##### Extrait de texte
L'ensemble de ces résultats montre que, d'une élection à l'autre, une fraction de l'électorat se reconnaît dans l'extrême gauche révolutionnaire et marque, en votant pour celle-ci, une défiance envers les organisations de la gauche traditionnelle. C'est une fraction très minoritaire certes, mais qui néanmoins se maintient d'une élection à l'autre. II est important pour les révolutionnaires, de maintenir ce courant, d'en démontrer la permanence et de lui donner une expression. Et si le fait de présenter des candidats lors des échéances électorales nationales ne sert qu'à cela, c'est déjà beaucoup.

Jusqu'à présent, les élections municipales de 1977 font un peu figure d'exception puisque c'est la seule occasion où un nombre significatif de voix supplémentaires est allé vers l'extrême gauche. Ces élections avaient vu une poussée à gauche générale dans l'électorat, dont les listes des révolutionnaires avaient en partie bénéficié. Et on peut penser qu'une partie des électeurs du PCF et du PS avaient alors marqué leur défianceà l'égard des partis traditionnels de cette façon.

Ce phénomène ne s'est pas reproduit par la suite : ni lors des élections de 1978, ni lors de celles de 1979 et 1981, ni lors de ces dernières municipales où, comme on voit, le pourcentage de voix obtenu - 2,16 % - est beaucoup plus proche qu'en 1977 des scores habituels de l'extrême gauche.
##########
Consigne >>
Répondez, s'il vous plaît, à ces questions sur l'extrait de texte, une réponse par ligne :
1. Qu'expriment, en votant pour l'extrême gauche, ces électeurs envers les organisations de la gauche traditionnelle ?
2. Quelles élections font un peu figure d'exception ?
3. Quel pourcentage de voix a été obtenu lors des dernières municipales ?
Les enregistrements ne servent à rien ici.
##### Jeu de données
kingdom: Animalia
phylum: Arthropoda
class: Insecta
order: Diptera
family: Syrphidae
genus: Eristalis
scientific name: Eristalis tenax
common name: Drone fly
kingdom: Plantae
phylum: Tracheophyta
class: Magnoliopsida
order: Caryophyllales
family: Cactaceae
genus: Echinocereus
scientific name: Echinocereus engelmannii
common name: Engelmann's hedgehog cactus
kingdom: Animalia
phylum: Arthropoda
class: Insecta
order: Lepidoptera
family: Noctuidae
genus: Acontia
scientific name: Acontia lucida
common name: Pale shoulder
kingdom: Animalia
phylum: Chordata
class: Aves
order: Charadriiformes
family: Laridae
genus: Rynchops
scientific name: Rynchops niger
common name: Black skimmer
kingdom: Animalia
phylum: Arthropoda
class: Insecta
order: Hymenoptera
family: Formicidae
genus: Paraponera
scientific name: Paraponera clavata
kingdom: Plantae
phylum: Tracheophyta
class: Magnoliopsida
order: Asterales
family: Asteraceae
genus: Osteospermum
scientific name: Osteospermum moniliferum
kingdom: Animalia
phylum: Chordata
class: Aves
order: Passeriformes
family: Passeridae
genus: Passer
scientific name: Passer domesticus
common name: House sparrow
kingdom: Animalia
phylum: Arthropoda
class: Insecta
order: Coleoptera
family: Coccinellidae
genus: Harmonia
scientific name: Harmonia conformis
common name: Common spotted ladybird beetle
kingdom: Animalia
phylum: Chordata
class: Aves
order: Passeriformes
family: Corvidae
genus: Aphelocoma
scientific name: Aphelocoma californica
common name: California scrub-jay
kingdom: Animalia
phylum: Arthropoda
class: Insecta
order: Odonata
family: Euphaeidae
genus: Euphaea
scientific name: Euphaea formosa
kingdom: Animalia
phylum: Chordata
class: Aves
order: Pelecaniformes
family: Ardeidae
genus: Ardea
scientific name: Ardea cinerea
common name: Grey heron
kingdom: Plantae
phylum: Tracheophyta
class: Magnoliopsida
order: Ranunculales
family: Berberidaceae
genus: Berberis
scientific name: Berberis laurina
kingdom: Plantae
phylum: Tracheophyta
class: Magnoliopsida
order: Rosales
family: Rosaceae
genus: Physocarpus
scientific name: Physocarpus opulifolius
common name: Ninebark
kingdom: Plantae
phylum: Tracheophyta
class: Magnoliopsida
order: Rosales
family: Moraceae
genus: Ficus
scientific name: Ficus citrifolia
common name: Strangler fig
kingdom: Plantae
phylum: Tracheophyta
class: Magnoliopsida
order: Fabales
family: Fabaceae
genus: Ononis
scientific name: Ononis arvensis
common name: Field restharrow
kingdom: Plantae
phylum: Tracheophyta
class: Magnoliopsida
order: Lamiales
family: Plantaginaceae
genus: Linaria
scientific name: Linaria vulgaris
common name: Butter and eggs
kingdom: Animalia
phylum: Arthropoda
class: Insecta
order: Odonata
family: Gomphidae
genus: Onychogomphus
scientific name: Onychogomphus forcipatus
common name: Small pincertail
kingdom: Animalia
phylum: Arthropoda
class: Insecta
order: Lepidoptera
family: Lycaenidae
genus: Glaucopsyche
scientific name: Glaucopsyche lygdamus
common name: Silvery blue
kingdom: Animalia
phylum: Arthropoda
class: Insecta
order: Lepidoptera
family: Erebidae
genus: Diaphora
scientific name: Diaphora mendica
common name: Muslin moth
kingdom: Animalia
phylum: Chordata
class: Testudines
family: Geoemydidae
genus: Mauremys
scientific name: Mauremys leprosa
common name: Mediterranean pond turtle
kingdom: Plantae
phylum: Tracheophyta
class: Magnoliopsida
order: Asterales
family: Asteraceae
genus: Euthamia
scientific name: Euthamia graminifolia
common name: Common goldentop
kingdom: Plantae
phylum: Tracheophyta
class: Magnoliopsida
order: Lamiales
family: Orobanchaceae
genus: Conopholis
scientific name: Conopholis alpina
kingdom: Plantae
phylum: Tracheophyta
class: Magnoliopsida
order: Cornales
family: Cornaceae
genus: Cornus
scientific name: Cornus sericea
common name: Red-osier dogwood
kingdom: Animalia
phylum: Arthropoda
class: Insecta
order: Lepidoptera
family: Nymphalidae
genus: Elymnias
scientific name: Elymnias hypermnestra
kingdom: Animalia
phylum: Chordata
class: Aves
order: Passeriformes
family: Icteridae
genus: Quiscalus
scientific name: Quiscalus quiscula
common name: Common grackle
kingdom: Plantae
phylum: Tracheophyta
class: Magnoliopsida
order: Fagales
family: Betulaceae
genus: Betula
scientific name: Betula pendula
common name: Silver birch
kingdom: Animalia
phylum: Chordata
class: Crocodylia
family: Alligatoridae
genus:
##########
Réponse >>
1. Une défiance.
2. Les élections municipales de 1977.
3. 2,16 %.